> [Görev Listesi]:
[1] Leylek göçü metnine göre İstanbul'da Güzelce ile Tepekent arasında bir günde kaç leylek sayıldı?
[2] Leylek göçü metninde "İstanbul’da bugünlerde onbinlerce leyleğin" diye başlayan paragrafı, ana bilgilerini koruyarak daha kısa biçimde yeniden yazın.
[3] Leylek göçü metninde "Avrupa ve Balkanlarda" ifadesinden başlayıp "Afrika’ya dönüşe geçti." ifadesine kadar, bu ifade de dahil olmak üzere, bölümü kelimesi kelimesine aktarın.
++++ Çalışma Metni ++++
Avrupa ve Balkanlarda yazı geçirdikten sonra Afrika’ya dönüşe başlayan leyleklerin sonbahar göçünde toplandıkları en dar alan olan İstanbul Güzelce-Tepekent arasında, bir günde 237 bin leylek sayıldı. 12 yıldır sayım yapan, yaralı leylekleri tedavi ettiren ve bölgede ’Leylek Baba’ olarak tanınan avukat Fikret Can (73), her mevsim 1 milyona yakın leyleğin geçtiği bu bölgenin dünyada eşi benzeri olmadığını söyledi.
İstanbul’da bugünlerde onbinlerce leyleğin Avrupa’dan Afrika’ya göç yolculuğunun heyecanı yaşanıyor. Mart ayında Afrika’dan yola çıkarak Hatay üzerinden İstanbul’a ve oradan da Avrupa ülkelerine dağılan leylekler, 120 günlük kuluçka dönemi ve yavrularının büyümesiyle yeniden Afrika’ya dönüşe geçti.
’Sonbahar göçü’ olarak adlandırılan leyleklerin Afrika yolculuğunun en muhteşem gözlemlendiği yer ise İstanbul’da Büyükçekmece’nin Güzelce- Tepekent arasındaki 4 kilometrelik dar geçit. Ağustos ayının başından eylül ortasına kadar süren göç yolculuğunda bu bölgeden 1 milyona yakın leyleğin geçit yaptığı düşünülüyor.
++++ Veri Kümesi Satırları ++++
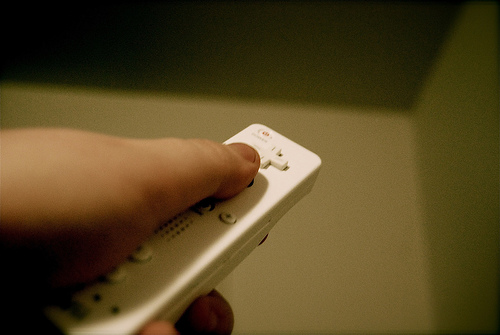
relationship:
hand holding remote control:
[1, 111, 242, 333] [60, 113, 333, 334]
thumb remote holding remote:
[186, 107, 338, 189] [31, 123, 327, 320]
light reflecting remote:
[287, 105, 433, 335] [6, 120, 324, 332]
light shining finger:
[287, 105, 433, 335] [104, 138, 260, 216]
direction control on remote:
[240, 132, 300, 174] [61, 135, 347, 328]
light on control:
[332, 114, 440, 325] [4, 100, 339, 334]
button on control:
[221, 211, 237, 225] [46, 122, 322, 335]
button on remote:
[104, 264, 127, 283] [31, 123, 327, 320]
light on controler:
[85, 283, 114, 319] [44, 122, 321, 335]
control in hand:
[46, 122, 322, 335] [23, 123, 367, 313]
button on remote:
[215, 207, 242, 229] [331, 124, 429, 320]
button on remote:
[259, 145, 288, 170] [26, 85, 342, 327]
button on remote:
[104, 264, 127, 283] [6, 120, 324, 332]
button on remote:
[131, 243, 155, 263] [6, 120, 324, 332]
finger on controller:
[135, 136, 261, 230] [94, 112, 340, 307]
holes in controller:
[144, 206, 199, 240] [15, 108, 325, 333]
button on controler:
[260, 130, 273, 139] [47, 115, 329, 332]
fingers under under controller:
[137, 282, 242, 333] [41, 119, 323, 334]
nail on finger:
[227, 143, 256, 163] [124, 132, 261, 212]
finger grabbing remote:
[135, 137, 260, 239] [51, 121, 322, 333]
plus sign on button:
[223, 212, 230, 220] [218, 209, 236, 224]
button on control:
[254, 125, 278, 141] [52, 122, 336, 334]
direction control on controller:
[259, 145, 289, 170] [41, 119, 323, 334]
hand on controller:
[1, 111, 242, 333] [43, 100, 325, 330]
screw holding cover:
[222, 213, 247, 231] [52, 119, 304, 316]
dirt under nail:
[252, 151, 259, 160] [227, 136, 259, 166]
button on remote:
[259, 145, 288, 170] [24, 99, 351, 331]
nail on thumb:
[227, 143, 256, 163] [101, 99, 274, 233]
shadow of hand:
[1, 214, 127, 335] [0, 129, 234, 246]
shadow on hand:
[4, 214, 126, 323] [1, 111, 242, 333]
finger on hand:
[135, 136, 261, 230] [1, 111, 242, 333]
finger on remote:
[162, 289, 253, 334] [11, 117, 422, 322]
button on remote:
[108, 200, 213, 330] [7, 34, 414, 332]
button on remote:
[257, 144, 288, 173] [6, 43, 367, 330]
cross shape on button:
[206, 113, 391, 208] [257, 148, 288, 173]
++++
> [Çözümler]:
[1] Bir günde 237 bin leylek sayıldı.

[2] İstanbul'da bugünlerde onbinlerce leyleğin Avrupa'dan Afrika'ya göçü yaşanıyor. Mart ayında Afrika'dan Hatay ve İstanbul üzerinden Avrupa ülkelerine dağılan leylekler, 120 günlük kuluçka dönemi ve yavrularının büyümesinin ardından yeniden Afrika'ya dönmeye başladı.

[3]
Avrupa ve Balkanlarda yazı geçirdikten sonra Afrika’ya dönüşe başlayan leyleklerin sonbahar göçünde toplandıkları en dar alan olan İstanbul Güzelce-Tepekent arasında, bir günde 237 bin leylek sayıldı. 12 yıldır sayım yapan, yaralı leylekleri tedavi ettiren ve bölgede ’Leylek Baba’ olarak tanınan avukat Fikret Can (73), her mevsim 1 milyona yakın leyleğin geçtiği bu bölgenin dünyada eşi benzeri olmadığını söyledi.
İstanbul’da bugünlerde onbinlerce leyleğin Avrupa’dan Afrika’ya göç yolculuğunun heyecanı yaşanıyor. Mart ayında Afrika’dan yola çıkarak Hatay üzerinden İstanbul’a ve oradan da Avrupa ülkelerine dağılan leylekler, 120 günlük kuluçka dönemi ve yavrularının büyümesiyle yeniden Afrika’ya dönüşe geçti.